▸ **WHAT TO WORK ON**
The lines from the start of the records through the one containing "right eye: (145, 177)" are to be restated word for word; please include both ends.

▸ **DATA IN THIS EXERCISE**
--- START ---
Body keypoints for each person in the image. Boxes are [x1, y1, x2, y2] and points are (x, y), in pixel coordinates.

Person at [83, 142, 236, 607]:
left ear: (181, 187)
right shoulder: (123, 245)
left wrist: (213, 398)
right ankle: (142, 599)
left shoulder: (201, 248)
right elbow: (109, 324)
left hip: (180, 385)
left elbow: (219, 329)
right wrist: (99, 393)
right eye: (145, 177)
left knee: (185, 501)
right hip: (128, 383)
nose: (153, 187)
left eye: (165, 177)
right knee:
--- END ---
▸ **ANSWER BELOW**
Body keypoints for each person in the image. Boxes are [x1, y1, x2, y2] and points are (x, y), in pixel coordinates.

Person at [83, 142, 236, 607]:
left ear: (181, 187)
right shoulder: (123, 245)
left wrist: (213, 398)
right ankle: (142, 599)
left shoulder: (201, 248)
right elbow: (109, 324)
left hip: (180, 385)
left elbow: (219, 329)
right wrist: (99, 393)
right eye: (145, 177)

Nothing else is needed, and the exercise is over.